Baby boomers are more likely than other generations to abuse opioid prescriptions, at a rate of about 7.4 percent, Castlight noted. Only about 2 percent of millennials are opioid abusers.
Aside from age, opioid abuse is more likely in low-income areas, or regions where per capita income is $40,000 or less. Castlight's analysis found that 22 out of the top 25 cities suffering from opioid abuse are in rural areas or the South, such as Wilmington, North Carolina, where the abuse rate is the nation's highest, at 11.6 percent of residents.
The fate of white, middle-age Americans without college degrees has become something of a cottage industry for economists, who increasingly are studying how the world has gotten tougher for this group.
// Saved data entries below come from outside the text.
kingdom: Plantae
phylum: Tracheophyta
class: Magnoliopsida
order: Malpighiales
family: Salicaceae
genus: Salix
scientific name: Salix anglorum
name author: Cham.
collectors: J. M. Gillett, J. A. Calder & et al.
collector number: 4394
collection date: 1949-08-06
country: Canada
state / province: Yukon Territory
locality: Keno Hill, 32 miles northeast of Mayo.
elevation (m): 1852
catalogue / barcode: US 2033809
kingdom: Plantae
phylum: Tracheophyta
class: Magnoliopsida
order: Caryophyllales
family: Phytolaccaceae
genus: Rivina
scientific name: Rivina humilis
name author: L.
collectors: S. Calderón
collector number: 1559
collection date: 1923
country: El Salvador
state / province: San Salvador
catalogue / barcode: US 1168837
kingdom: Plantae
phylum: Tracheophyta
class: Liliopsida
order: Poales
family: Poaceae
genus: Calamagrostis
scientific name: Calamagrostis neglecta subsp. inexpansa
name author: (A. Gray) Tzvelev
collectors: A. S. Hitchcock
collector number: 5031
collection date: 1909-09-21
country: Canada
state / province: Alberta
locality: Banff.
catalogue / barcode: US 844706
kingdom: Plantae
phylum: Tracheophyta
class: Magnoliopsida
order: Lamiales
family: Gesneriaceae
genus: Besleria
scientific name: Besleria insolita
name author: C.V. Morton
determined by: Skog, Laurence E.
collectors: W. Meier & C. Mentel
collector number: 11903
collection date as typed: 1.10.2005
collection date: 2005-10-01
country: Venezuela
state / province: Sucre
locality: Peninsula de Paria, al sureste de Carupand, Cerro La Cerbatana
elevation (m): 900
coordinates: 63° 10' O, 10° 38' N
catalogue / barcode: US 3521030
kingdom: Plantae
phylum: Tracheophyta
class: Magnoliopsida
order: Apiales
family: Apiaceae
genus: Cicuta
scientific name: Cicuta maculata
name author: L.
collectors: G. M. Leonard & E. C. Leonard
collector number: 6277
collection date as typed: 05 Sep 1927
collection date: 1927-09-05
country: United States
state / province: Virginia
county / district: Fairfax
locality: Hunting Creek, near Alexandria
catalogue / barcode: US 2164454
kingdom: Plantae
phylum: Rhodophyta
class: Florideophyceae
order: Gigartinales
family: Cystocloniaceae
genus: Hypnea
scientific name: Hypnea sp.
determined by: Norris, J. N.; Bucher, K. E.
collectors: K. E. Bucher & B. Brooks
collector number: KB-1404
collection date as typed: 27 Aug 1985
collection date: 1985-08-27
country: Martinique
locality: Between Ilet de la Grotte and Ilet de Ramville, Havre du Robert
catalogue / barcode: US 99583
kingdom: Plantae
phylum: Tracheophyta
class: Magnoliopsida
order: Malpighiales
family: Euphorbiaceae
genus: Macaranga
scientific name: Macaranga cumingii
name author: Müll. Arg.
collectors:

A toxic combination of lower wages, fewer opportunities and the aches and pains of aging could be creating a perfect storm for this demographic. Princeton economists Anne Case and Nobel Prize-winner Angus Deaton notably termed the group's spike in mortality rates as ""
The trends don't bode well for the labor force participation rate, Mericle noted. To be sure, it has ticked up since 2015, but the overall rate still remains far below its peak in the late 1990s.
"Use of both legal prescription pain relievers and illegal drugs is part of the story of declining prime-age participation, especially for men," Mericle noted, "and this reinforces our doubts about a rebound in the participation rate."